**PROBLEM DESCRIPTION:**
Reproduce the text of every listing below, substituting "Slovenian Philharmonic Orchestra" for each occurrence of "Orkester Slovenske filharmonije" and leaving everything else unchanged. Omit the pictures from your output.

**Saved entries:**
******************************

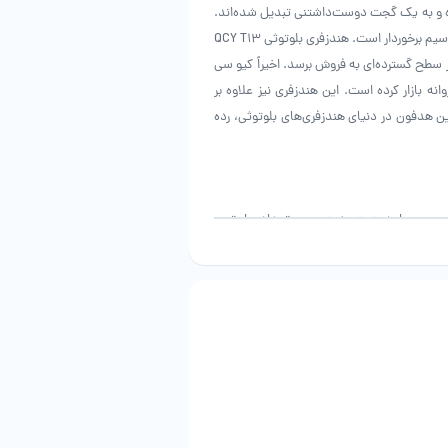
ده و به یک گجت دوست‌داشتنی تبدیل شده‌اند.
برند QCY که زیر مجموعه شیائومی به‌حساب می‌آید، از سابقه درخشانی در تولید هدفون‌های بی‌سیم برخوردار است. هندزفری بلوتوثی QCY T13
 سطح گسترده‌ای به فروش برسد. اخیراً کیو سی
وبیت استفاده کرده و هندزفری دیگری با نام QCY T13 ANC تولید و روانه بازار کرده است. این هندزفری نیز علاوه بر
ز کنسلینگ یا حالت ANC هم بهره برده است. این هدفون در دنیای هندزفری‌های بلوتوثی، رده
ایپ سی مواجه هستیم؛ همچنین تعدادی ایرتیپ
کاربر متناسب با اندازه مجرای گوش خود از آن‌ها استفاده کند.
 هدفون‌ها و نحوه راه‌اندازی و استفاده از آن
وه‌ای مات دارند؛ به همین سبب این هدفون‌ها لکه اثر انگشت
ل پلاستیک ABS، سبب شده است که این هدفون‌ها تا حدودی در برابر صدمات و ضربات
احتمالی نظیر به زمین افتادن مقاوم بوده و خیلی سریع آسیب نبینند. ایربادهای هندزفری بلوتوثی QCY T13 ANC بسیار سبک بوده و خیلی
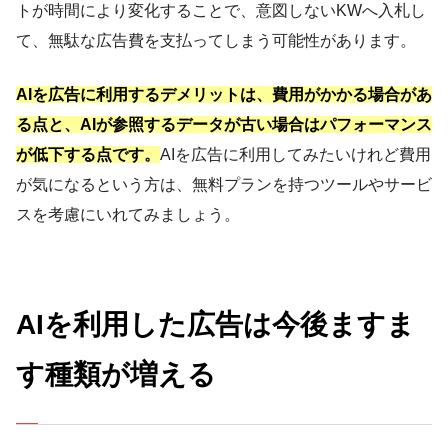
トが時間により変化することで、意図しないKWへ入札し
て、無駄な広告費を支払ってしまう可能性があります。
AIを広告に利用するデメリットは、費用がかかる場合があ
る点と、AIが参照するデータが古い場合はパフォーマンス
が低下する点です。
AIを広告に利用してみたいけれど費用
が気になるという方は、無料プランを持つツールやサービ
スを考慮にいれてみましょう。
AIを利用した広告は今後ますま
す種類が増える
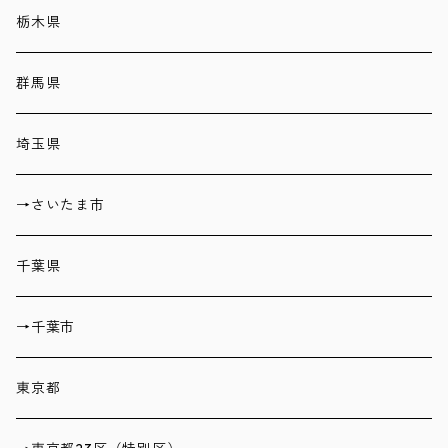
栃木県
群馬県
埼玉県
→さいたま市
千葉県
→千葉市
東京都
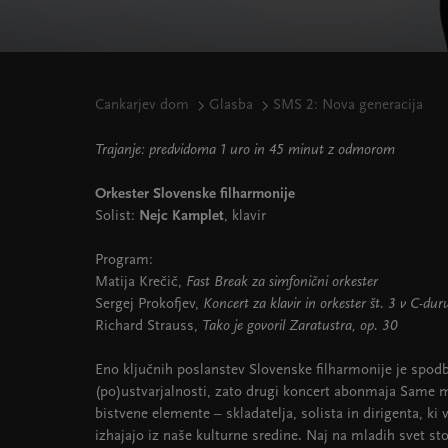
Cankarjev dom
Glasba
SMS 2: Nova generacija
Trajanje: predvidoma 1 uro in 45 minut z odmorom
Orkester Slovenske filharmonije
Solist:
Nejc Kamplet
, klavir
Program:
Matija Krečič,
Fast Break za simfonični orkester
Sergej Prokofjev,
Koncert za klavir in orkester št. 3 v C-du
Richard Strauss,
Tako je govoril Zaratustra, op. 30
Eno ključnih poslanstev Slovenske filharmonije je spod
(po)ustvarjalnosti, zato drugi koncert abonmaja Same 
bistvene elemente – skladatelja, solista in dirigenta, ki 
izhajajo iz naše kulturne sredine. Naj na mladih svet sto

******************************

**RESULT:**
ده و به یک گجت دوست‌داشتنی تبدیل شده‌اند.
برند QCY که زیر مجموعه شیائومی به‌حساب می‌آید، از سابقه درخشانی در تولید هدفون‌های بی‌سیم برخوردار است. هندزفری بلوتوثی QCY T13
 سطح گسترده‌ای به فروش برسد. اخیراً کیو سی
وبیت استفاده کرده و هندزفری دیگری با نام QCY T13 ANC تولید و روانه بازار کرده است. این هندزفری نیز علاوه بر
ز کنسلینگ یا حالت ANC هم بهره برده است. این هدفون در دنیای هندزفری‌های بلوتوثی، رده
ایپ سی مواجه هستیم؛ همچنین تعدادی ایرتیپ
کاربر متناسب با اندازه مجرای گوش خود از آن‌ها استفاده کند.
 هدفون‌ها و نحوه راه‌اندازی و استفاده از آن
وه‌ای مات دارند؛ به همین سبب این هدفون‌ها لکه اثر انگشت
ل پلاستیک ABS، سبب شده است که این هدفون‌ها تا حدودی در برابر صدمات و ضربات
احتمالی نظیر به زمین افتادن مقاوم بوده و خیلی سریع آسیب نبینند. ایربادهای هندزفری بلوتوثی QCY T13 ANC بسیار سبک بوده و خیلی
トが時間により変化することで、意図しないKWへ入札し
て、無駄な広告費を支払ってしまう可能性があります。
AIを広告に利用するデメリットは、費用がかかる場合があ
る点と、AIが参照するデータが古い場合はパフォーマンス
が低下する点です。
AIを広告に利用してみたいけれど費用
が気になるという方は、無料プランを持つツールやサービ
スを考慮にいれてみましょう。
AIを利用した広告は今後ますま
す種類が増える
栃木県
群馬県
埼玉県
→さいたま市
千葉県
→千葉市
東京都
Cankarjev dom
Glasba
SMS 2: Nova generacija
Trajanje: predvidoma 1 uro in 45 minut z odmorom
Slovenian Philharmonic Orchestra
Solist:
Nejc Kamplet
, klavir
Program:
Matija Krečič,
Fast Break za simfonični orkester
Sergej Prokofjev,
Koncert za klavir in orkester št. 3 v C-du
Richard Strauss,
Tako je govoril Zaratustra, op. 30
Eno ključnih poslanstev Slovenske filharmonije je spod
(po)ustvarjalnosti, zato drugi koncert abonmaja Same 
bistvene elemente – skladatelja, solista in dirigenta, ki 
izhajajo iz naše kulturne sredine. Naj na mladih svet sto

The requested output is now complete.